The problem asks for the number of subarrays whose sum equals a given integer k in an integer array nums.

Solution Overview

This classic problem can be solved using prefix sums combined with a hash map. By precomputing the prefix sum array sum, the number of subarrays ending at each index with sum k equals the count of previous prefix sums equal to sum[i] - k.
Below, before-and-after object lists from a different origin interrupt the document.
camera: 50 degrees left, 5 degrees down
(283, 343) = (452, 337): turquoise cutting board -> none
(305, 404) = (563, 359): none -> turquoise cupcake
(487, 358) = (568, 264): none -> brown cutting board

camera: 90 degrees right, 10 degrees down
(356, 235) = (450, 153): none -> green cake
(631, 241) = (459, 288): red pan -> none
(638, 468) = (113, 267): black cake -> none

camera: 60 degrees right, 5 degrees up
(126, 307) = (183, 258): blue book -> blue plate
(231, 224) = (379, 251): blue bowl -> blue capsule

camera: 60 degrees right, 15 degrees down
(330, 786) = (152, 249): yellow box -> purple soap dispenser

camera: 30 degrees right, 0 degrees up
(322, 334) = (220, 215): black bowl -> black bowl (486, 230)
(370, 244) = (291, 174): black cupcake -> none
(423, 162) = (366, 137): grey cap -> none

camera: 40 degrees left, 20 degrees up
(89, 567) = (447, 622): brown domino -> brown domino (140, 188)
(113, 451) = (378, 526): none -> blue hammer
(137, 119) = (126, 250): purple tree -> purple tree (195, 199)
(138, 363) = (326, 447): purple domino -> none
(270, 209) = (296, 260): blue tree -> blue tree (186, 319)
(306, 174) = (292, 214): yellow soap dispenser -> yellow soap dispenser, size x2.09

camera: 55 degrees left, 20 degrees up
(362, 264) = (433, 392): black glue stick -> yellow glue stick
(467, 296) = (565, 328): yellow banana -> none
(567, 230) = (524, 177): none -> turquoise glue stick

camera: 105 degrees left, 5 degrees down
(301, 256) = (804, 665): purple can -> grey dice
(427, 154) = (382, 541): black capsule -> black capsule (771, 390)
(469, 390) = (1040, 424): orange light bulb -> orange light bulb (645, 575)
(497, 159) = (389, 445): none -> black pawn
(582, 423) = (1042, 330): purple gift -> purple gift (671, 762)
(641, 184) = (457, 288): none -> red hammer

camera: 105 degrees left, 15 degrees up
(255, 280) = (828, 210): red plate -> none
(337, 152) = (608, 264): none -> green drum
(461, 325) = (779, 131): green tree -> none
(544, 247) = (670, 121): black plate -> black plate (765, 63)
The hash map records frequencies of prefix sums during a single pass.

Java Implementation

class Solution {
    public int subarraySum(int[] nums, int k) {
        int n = nums.length, ans = 0;
        int[] sum = new int[n + 10];
        for (int i = 1; i <= n; i++) sum[i] = sum[i - 1] + nums[i - 1];
        Map<Integer, Integer> map = new HashMap<>();
        map.put(0, 1);
        for (int i = 1; i <= n; i++) {
            int t = sum[i], d = t - k;
            ans += map.getOrDefault(d, 0);
            map.put(t, map.getOrDefault(t, 0) + 1);
        }
        return ans;
    }
}

C++ Implementation

class Solution {
public:
    int subarraySum(vector<int>& nums, int k) {
        int n = nums.size(), ans = 0;
        vector<int> sumv(n + 10, 0);
        for (int i = 1; i <= n; i++) sumv[i] = sumv[i - 1] + nums[i - 1];
        unordered_map<int, int> map;
        map[0] = 1;
        for (int i = 1; i <= n; i++) {
            int t = sumv[i], d = t - k;
            if (map.find(d) != map.end()) ans += map[d];
            map[t]++;
        }
        return ans;
    }
};

Python Implementation

class Solution:
    def subarraySum(self, nums: List[int], k: int) -> int:
        n, ans = len(nums), 0
        sumv = [0] * (n + 10)
        for i in range(1, n + 1):
            sumv[i] = sumv[i - 1] + nums[i - 1]
        mapping = defaultdict(int)
        mapping[0] = 1
        for i in range(1, n + 1):
            t = sumv[i]
            d = t - k
            ans += mapping[d]
            mapping[t] += 1
        return ans

TypeScript Implementation

function subarraySum(nums: number[], k: number): number {
    let n = nums.length, ans = 0;
    const sum = new Array<number>(n + 10).fill(0);
    for (let i = 1; i <= n; i++) sum[i] = sum[i - 1] + nums[i - 1];
    const map = new Map<number, number>();
    map.set(0, 1);
    for (let i = 1; i <= n; i++) {
        const t = sum[i], d = t - k;
        if (map.has(d)) ans += map.get(d)!;
        map.set(t, (map.get(t) ?? 0) + 1);
    }
    return ans;
};

Complexity Analysis

Time complexity: O(n) for computing prefix sums and scanning the array.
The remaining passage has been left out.